Imagine if we said the same thing about Martin Luther King Jr? He should have stayed home and not broken the law. Rosa Parks should have just sat at the back of the bus. The Selma March for voting rights should have just turned away at the bridge when they saw the police, billy clubs and tear gas.
In the 1963 Birmingham children’s march, those kids should have stayed home and not get sprayed with fire hoses and chased by dogs and locked up in jail. Martin should have kept quiet about his dream. There should have been no march on Washington. No sit-ins. No bus boycott. No Black Lives Matter. Why are there always those who cause so much trouble? Good trouble…necessary trouble? Shhhhh… go home.

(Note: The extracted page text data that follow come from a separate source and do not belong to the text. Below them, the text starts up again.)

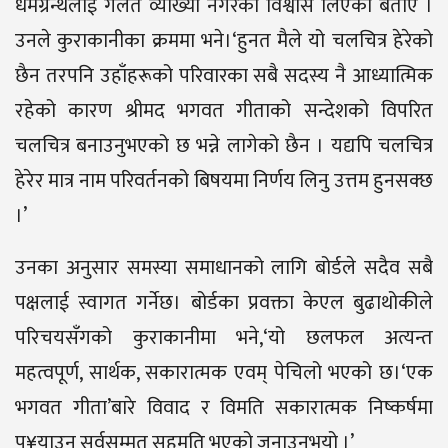
धर्मग्रन्थलाई गलत व्याख्या नगरेको विश्वास लिएको बताए ।
उनले कुराकानीका क्रममा भने।‘हुनत मैले यो चलचित्र हेरेको
छैन तरपनि उहाँहरूको परिवारका सबै सदस्य नै आध्यात्मिक
रहेको कारण श्रीमद भगवत गीताको सन्देशको विपरित
चलचित्र बनाउनुभएको छ भन्ने लागेको छैन । यद्यपि चलचित्र
हेरेर मात्र नाम परिवर्तनको बिषयमा निर्णय लिनु उत्तम हुनसक्छ
।’
उनका अनुसार समस्या समाधानको लागि बोर्डले सदैव सबै
पक्षलाई स्वागत गर्नेछ। बोर्डका प्रवक्ता केएल बुढाथोकीले
परिचयसँगको कुराकानीमा भने,‘यो छलफल अत्यन्त
महत्वपूर्ण, सार्थक, सकारात्मक एवम् पेचिलो भएको छ।‘एक
भगवत गीता’बारे विवाद र विमति सकारात्मक निष्कर्षमा
पु¥याउन सर्वसम्मत सहमति भएको जनाउनुभयो ।’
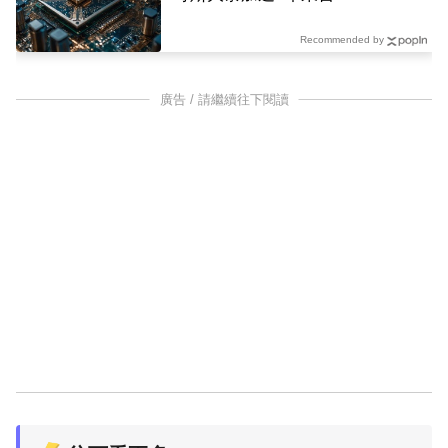
Recommended by
廣告 / 請繼續往下閱讀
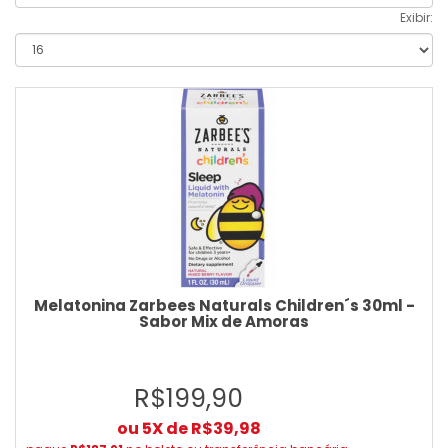
Exibir:
Melatonina Zarbees Naturals Children´s 30ml -
Sabor Mix de Amoras
R$199,90
ou 5X de R$39,98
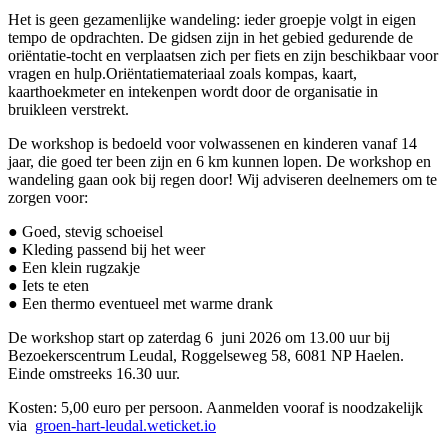
Het is geen gezamenlijke wandeling: ieder groepje volgt in eigen
tempo de opdrachten. De gidsen zijn in het gebied gedurende de
oriëntatie-tocht en verplaatsen zich per fiets en zijn beschikbaar voor
vragen en hulp.Oriëntatiemateriaal zoals kompas, kaart,
kaarthoekmeter en intekenpen wordt door de organisatie in
bruikleen verstrekt.
De workshop is bedoeld voor volwassenen en kinderen vanaf 14
jaar, die goed ter been zijn en 6 km kunnen lopen. De workshop en
wandeling gaan ook bij regen door! Wij adviseren deelnemers om te
zorgen voor:
● Goed, stevig schoeisel
● Kleding passend bij het weer
● Een klein rugzakje
● Iets te eten
● Een thermo eventueel met warme drank
De workshop start op zaterdag 6 juni 2026 om 13.00 uur bij
Bezoekerscentrum Leudal, Roggelseweg 58, 6081 NP Haelen.
Einde omstreeks 16.30 uur.
Kosten: 5,00 euro per persoon. Aanmelden vooraf is noodzakelijk
via
groen-hart-leudal.weticket.io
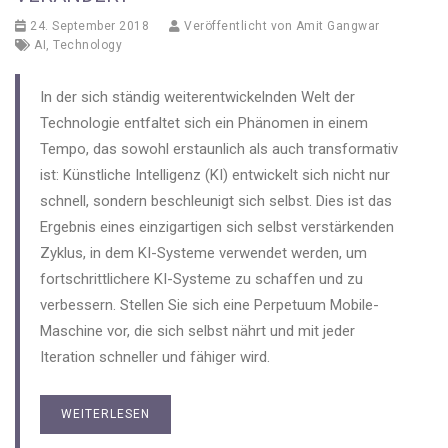
24. September 2018
Veröffentlicht von
Amit Gangwar
AI
,
Technology
In der sich ständig weiterentwickelnden Welt der
Technologie entfaltet sich ein Phänomen in einem
Tempo, das sowohl erstaunlich als auch transformativ
ist: Künstliche Intelligenz (KI) entwickelt sich nicht nur
schnell, sondern beschleunigt sich selbst. Dies ist das
Ergebnis eines einzigartigen sich selbst verstärkenden
Zyklus, in dem KI-Systeme verwendet werden, um
fortschrittlichere KI-Systeme zu schaffen und zu
verbessern. Stellen Sie sich eine Perpetuum Mobile-
Maschine vor, die sich selbst nährt und mit jeder
Iteration schneller und fähiger wird.
WEITERLESEN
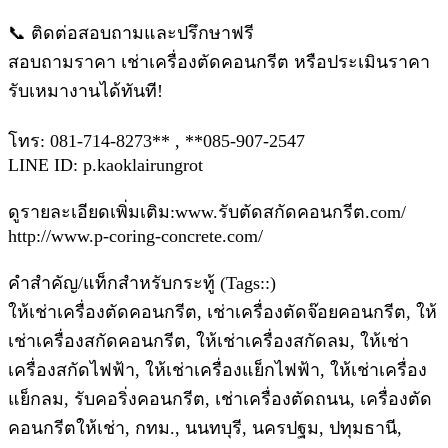
📞 ติดต่อสอบถามและปรึกษาฟรี
สอบถามราคา เช่าเครื่องตัดคอนกรีต หรือประเมินราคา
รับเหมางานได้ทันที!
โทร: 081-714-8273** , **085-907-2547
LINE ID: p.kaoklairungrot
ดูรายละเอียดเพิ่มเติม:www.รับตัดสกัดคอนกรีต.com/
http://www.p-coring-concrete.com/
คำสำคัญ/แท็กสำหรับกระทู้ (Tags::)
ให้เช่าเครื่องตัดคอนกรีต, เช่าเครื่องตัดจ๊อยคอนกรีต, ให้
เช่าเครื่องสกัดคอนกรีต, ให้เช่าเครื่องสกัดลม, ให้เช่า
เครื่องสกัดไฟฟ้า, ให้เช่าเครื่องแย็กไฟฟ้า, ให้เช่าเครื่อง
แย็กลม, รับคอริ่งคอนกรีต, เช่าเครื่องตัดถนน, เครื่องตัด
คอนกรีตให้เช่า, กทม., นนทบุรี, นครปฐม, ปทุมธานี,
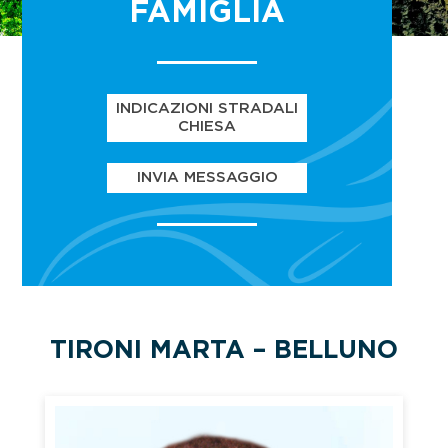
FAMIGLIA
INDICAZIONI STRADALI
CHIESA
INVIA MESSAGGIO
TIRONI MARTA – BELLUNO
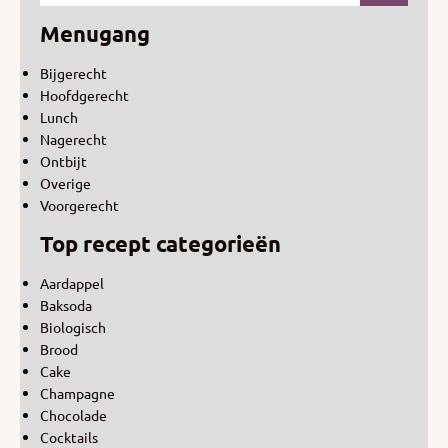
Menugang
Bijgerecht
Hoofdgerecht
Lunch
Nagerecht
Ontbijt
Overige
Voorgerecht
Top recept categorieën
Aardappel
Baksoda
Biologisch
Brood
Cake
Champagne
Chocolade
Cocktails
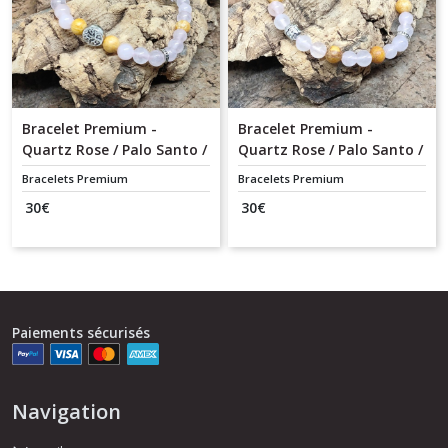
Bracelet Premium -
Bracelet Premium -
Quartz Rose / Palo Santo /
Quartz Rose / Palo Santo /
Arbre de Vie
Bouddha
Bracelets Premium
Bracelets Premium
30
€
30
€
Paiements sécurisés
Navigation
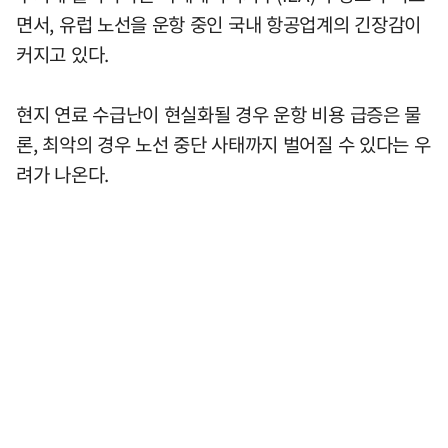
면서, 유럽 노선을 운항 중인 국내 항공업계의 긴장감이
커지고 있다.
현지 연료 수급난이 현실화될 경우 운항 비용 급증은 물
론, 최악의 경우 노선 중단 사태까지 벌어질 수 있다는 우
려가 나온다.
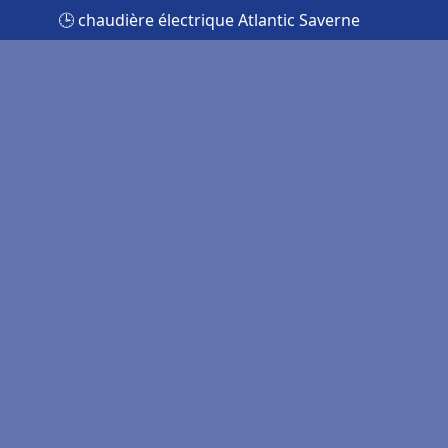
🕒 chaudière électrique Atlantic Saverne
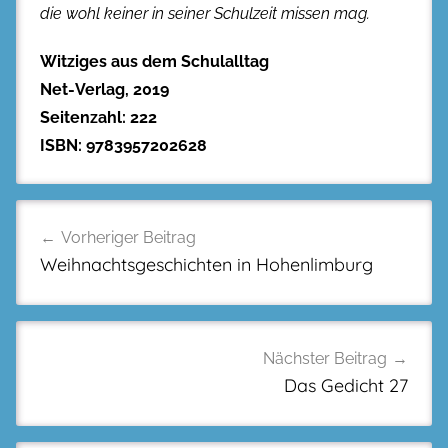
die wohl keiner in seiner Schulzeit missen mag.
Witziges aus dem Schulalltag
Net-Verlag, 2019
Seitenzahl: 222
ISBN: 9783957202628
Beitragsnavigation
Vorheriger Beitrag
Weihnachtsgeschichten in Hohenlimburg
Nächster Beitrag
Das Gedicht 27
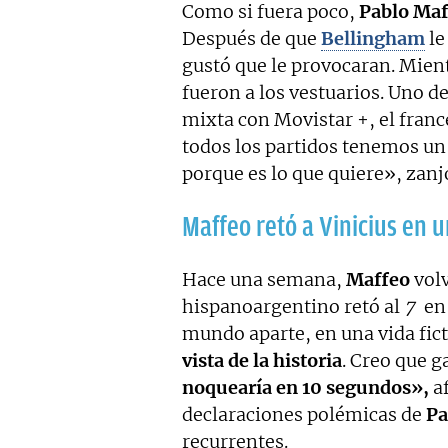
Como si fuera poco,
Pablo Maf
Después de que
Bellingham
le
gustó que le provocaran. Mient
fueron a los vestuarios. Uno de
mixta con Movistar +, el franc
todos los partidos tenemos un
porque es lo que quiere», zanj
Maffeo retó a Vinicius en 
Hace una semana,
Maffeo
volv
hispanoargentino retó al
7
en
mundo aparte, en una vida fict
vista de la historia
. Creo que 
noquearía en 10 segundos»,
af
declaraciones polémicas de
Pa
recurrentes.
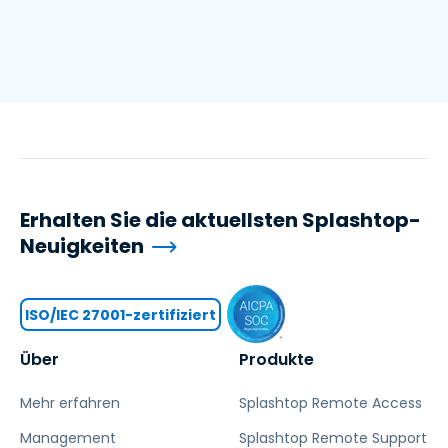
Erhalten Sie die aktuellsten Splashtop-
Neuigkeiten
ISO/IEC 27001-zertifiziert
Über
Produkte
Mehr erfahren
Splashtop Remote Access
Management
Splashtop Remote Support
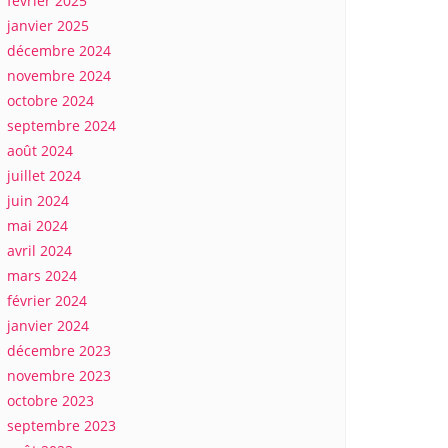
février 2025
janvier 2025
décembre 2024
novembre 2024
octobre 2024
septembre 2024
août 2024
juillet 2024
juin 2024
mai 2024
avril 2024
mars 2024
février 2024
janvier 2024
décembre 2023
novembre 2023
octobre 2023
septembre 2023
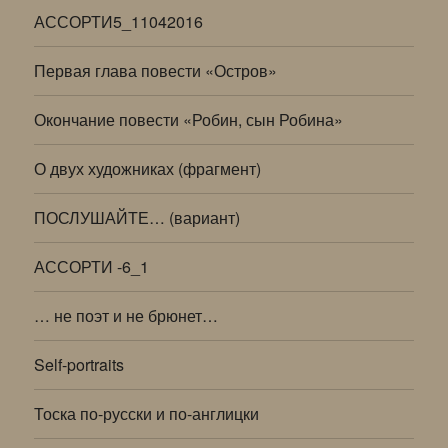
АССОРТИ5_11042016
Первая глава повести «Остров»
Окончание повести «Робин, сын Робина»
О двух художниках (фрагмент)
ПОСЛУШАЙТЕ… (вариант)
АССОРТИ -6_1
… не поэт и не брюнет…
Self-portraits
Тоска по-русски и по-англицки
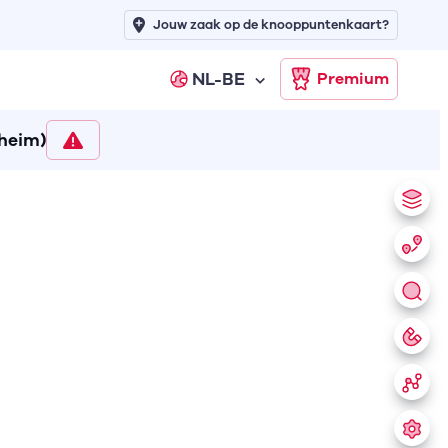
Jouw zaak op de knooppuntenkaart?
NL-BE
Premium
heim)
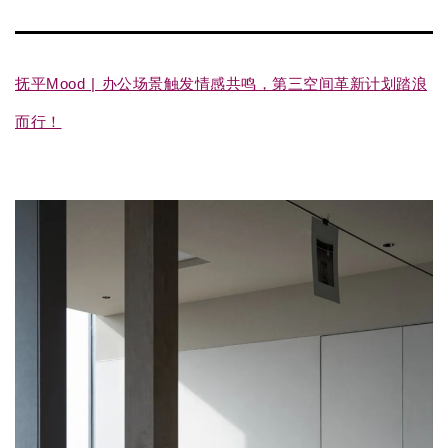
抚平Mood | 办公场景触发情感共鸣，第三空间革新计划踏浪
而行！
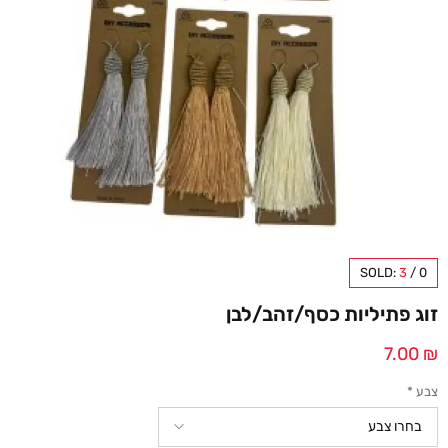
SOLD:
3
/
0
זוג פתיליות כסף/זהב/לבן
7.00
₪
צבע
*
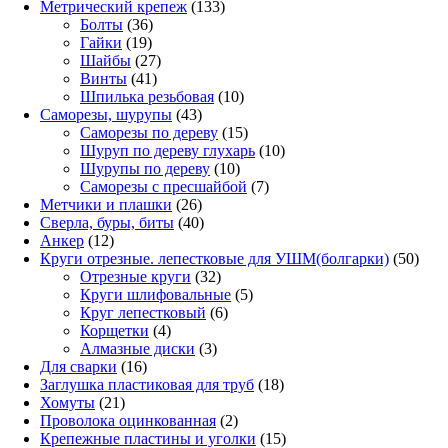
133
Метрический крепеж
133
36
товара
Болты
36
19
товаров
Гайки
19
товаров
27
Шайбы
27
41
товаров
Винты
41
товар
10
Шпилька резьбовая
10
43
товаров
Саморезы, шурупы
43
товара
15
Саморезы по дереву
15
товаров
10
Шуруп по дереву глухарь
10
10
товаров
Шурупы по дереву
10
товаров
7
Саморезы с пресшайбой
7
26
товаров
Метчики и плашки
26
товаров
40
Сверла, буры, биты
40
12
товаров
Анкер
12
товаров
50
Круги отрезные. лепестковые для УШМ(болгарки)
50
32
това
Отрезные круги
32
товара
5
Круги шлифовальные
5
6
товаров
Круг лепестковый
6
4
товаров
Корщетки
4
товара
3
Алмазные диски
3
16
товара
Для сварки
16
товаров
18
Заглушка пластиковая для труб
18
21
товаров
Хомуты
21
товар
2
Проволока оцинкованная
2
товара
15
Крепежные пластины и уголки
15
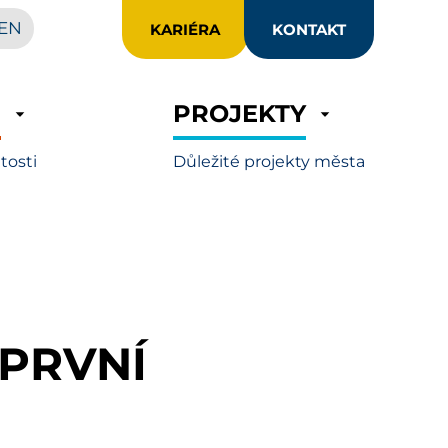
EN
KARIÉRA
KONTAKT
R
PROJEKTY
itosti
Důležité projekty města
 PRVNÍ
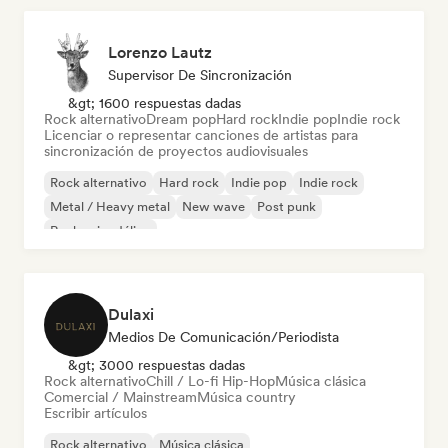
Lorenzo Lautz
Supervisor De Sincronización
&gt; 1600 respuestas dadas
Rock alternativo
Dream pop
Hard rock
Indie pop
Indie rock
Licenciar o representar canciones de artistas para
sincronización de proyectos audiovisuales
Rock alternativo
Hard rock
Indie pop
Indie rock
Metal / Heavy metal
New wave
Post punk
Rock psicodélico
Dulaxi
Medios De Comunicación/Periodista
&gt; 3000 respuestas dadas
Rock alternativo
Chill / Lo-fi Hip-Hop
Música clásica
Comercial / Mainstream
Música country
Escribir artículos
Rock alternativo
Música clásica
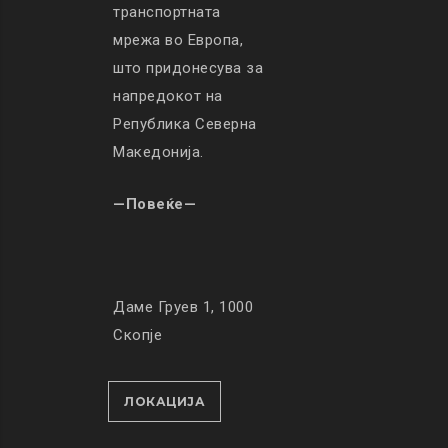
транспортната
мрежа во Европа,
што придонесува за
напредокот на
Република Северна
Македонија.
—Повеќе—
Даме Груев 1, 1000
Скопје
ЛОКАЦИЈА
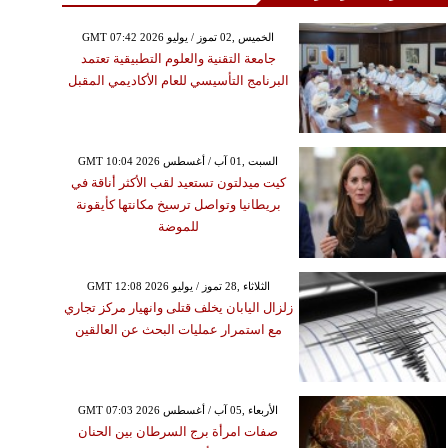
GMT 07:42 2026 الخميس ,02 تموز / يوليو
جامعة التقنية والعلوم التطبيقية تعتمد
البرنامج التأسيسي للعام الأكاديمي المقبل
GMT 10:04 2026 السبت ,01 آب / أغسطس
كيت ميدلتون تستعيد لقب الأكثر أناقة في
بريطانيا وتواصل ترسيخ مكانتها كأيقونة
للموضة
GMT 12:08 2026 الثلاثاء ,28 تموز / يوليو
زلزال اليابان يخلف قتلى وانهيار مركز تجاري
مع استمرار عمليات البحث عن العالقين
GMT 07:03 2026 الأربعاء ,05 آب / أغسطس
صفات امرأة برج السرطان بين الحنان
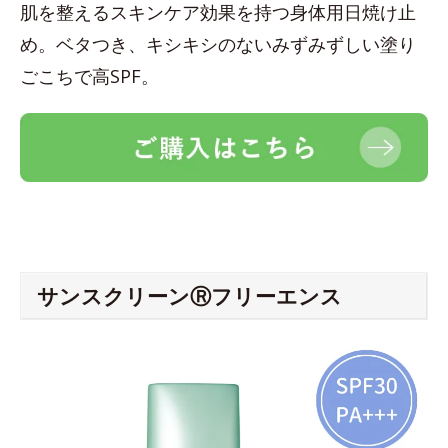
肌を整えるスキンケア効果を持つ身体用日焼け止
め。ベタつき、キシキシのないみずみずしい塗り
ごこちで高SPF。
サンスクリーンⓇフリーエンス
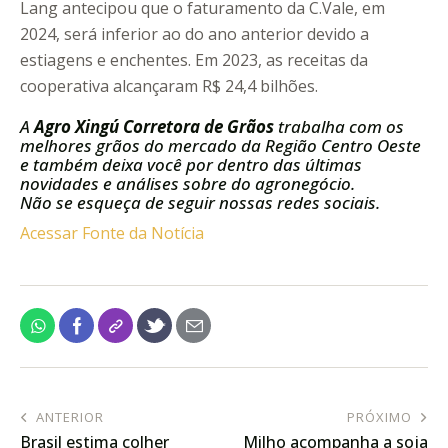
Lang antecipou que o faturamento da C.Vale, em
2024, será inferior ao do ano anterior devido a
estiagens e enchentes. Em 2023, as receitas da
cooperativa alcançaram R$ 24,4 bilhões.
A
Agro Xingú Corretora de Grãos
trabalha com os
melhores grãos do mercado da Região Centro Oeste
e também deixa você por dentro das últimas
novidades e análises sobre do agronegócio.
Não se esqueça de seguir nossas redes sociais.
Acessar Fonte da Notícia
ANTERIOR
PRÓXIMO
Brasil estima colher
Milho acompanha a soja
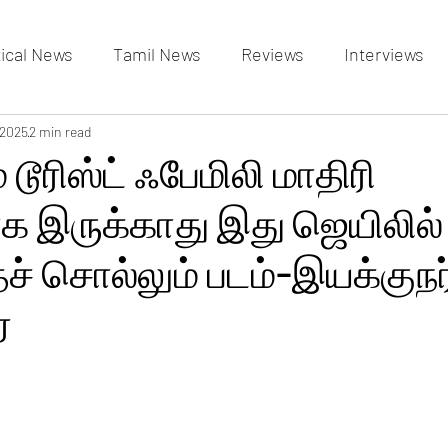
tical News
Tamil News
Reviews
Interviews
allery
 2025
2 min read
Events Gallery
Latest News
videos
 டூரிஸ்ட் ஃபேமிலி மாதிரி
 இருக்காது இது ஜெயிலில் 
் சொல்லும் படம்-இயக்குநர்
்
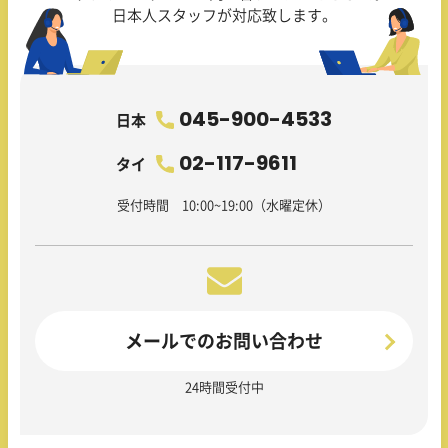
日本人スタッフが対応致します。
045-900-4533
日本
02-117-9611
タイ
受付時間 10:00~19:00（水曜定休）
メールでのお問い合わせ
24時間受付中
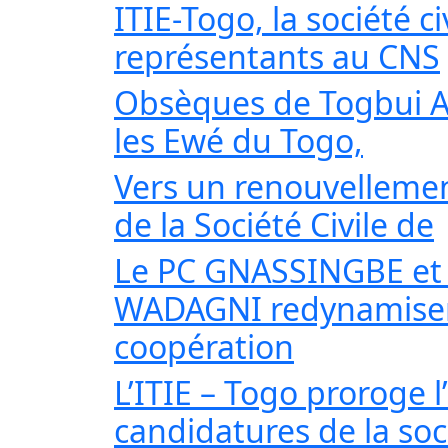
ITIE-Togo, la société ci
représentants au CNS
Obsèques de Togbui A
les Ewé du Togo,
Vers un renouvellemen
de la Société Civile de
Le PC GNASSINGBE et 
WADAGNI redynamisen
coopération
L’ITIE – Togo proroge l
candidatures de la soc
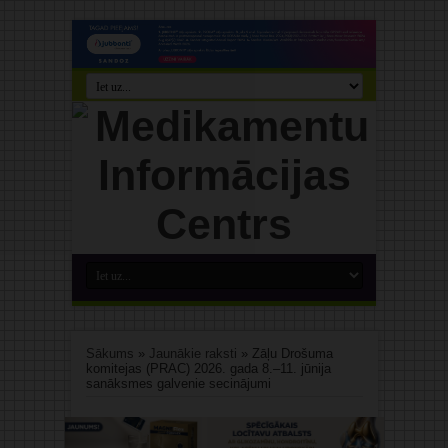
Sākums
»
Jaunākie raksti
»
Zāļu Drošuma
komitejas (PRAC) 2026. gada 8.–11. jūnija
sanāksmes galvenie secinājumi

If all would have stayed home there would be no civil rights act, no voting rights act, no Letter from a Birmingham Jail, no witness to the Japanese internment camps, no change to unjust laws, and one could go on and on. In fact, in Jesus’ parable of the Good Samaritan, the one who was righteous didn’t head home but rather took care of the wounded.
What’s happening right now is not just ICE executing warrants on violent criminals. There is well-documented evidence of people being detained without criminal convictions, sometimes without warrants presented, including law-abiding residents, asylum seekers, and people with legal status. In fact, many U.S. citizens have been held for days without beibg allowed to see a lawyer or make a phone call. That’s why civil rights organizations, faith leaders, medical professionals, and even some state officials are speaking out.
“Just stay home and trust the system” has always protected the powerful, not the vulnerable.
Standing up against injustice doesn’t mean supporting violence. It means saying:
• Due process matters
• Human dignity matters
• Government power must have limits
People protest not because they hate law enforcement, but because unchecked authority is dangerous, especially when it targets marginalized communities. Silence has never been neutral — it has always chosen a side. And to protest is the 1st Amendment right of every citizen.
Also, fun fact, Pretti didn’t show up to a protest. He was in his community, saw a woman being attacked by “law enforcement” and came to her aide. He embodied the greatest sacrifice – loving others greater than oneself. He embodied what Jesus spoke of.